Recorded data:
···

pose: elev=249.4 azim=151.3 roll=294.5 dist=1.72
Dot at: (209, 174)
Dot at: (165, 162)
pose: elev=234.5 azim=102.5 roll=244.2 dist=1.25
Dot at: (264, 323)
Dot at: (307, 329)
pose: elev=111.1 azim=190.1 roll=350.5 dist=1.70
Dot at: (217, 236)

···

Replace every "pose" in the lines above with "view", keeping everything else the same.

**Completed exercise:**
view: elev=249.4 azim=151.3 roll=294.5 dist=1.72
Dot at: (209, 174)
Dot at: (165, 162)
view: elev=234.5 azim=102.5 roll=244.2 dist=1.25
Dot at: (264, 323)
Dot at: (307, 329)
view: elev=111.1 azim=190.1 roll=350.5 dist=1.70
Dot at: (217, 236)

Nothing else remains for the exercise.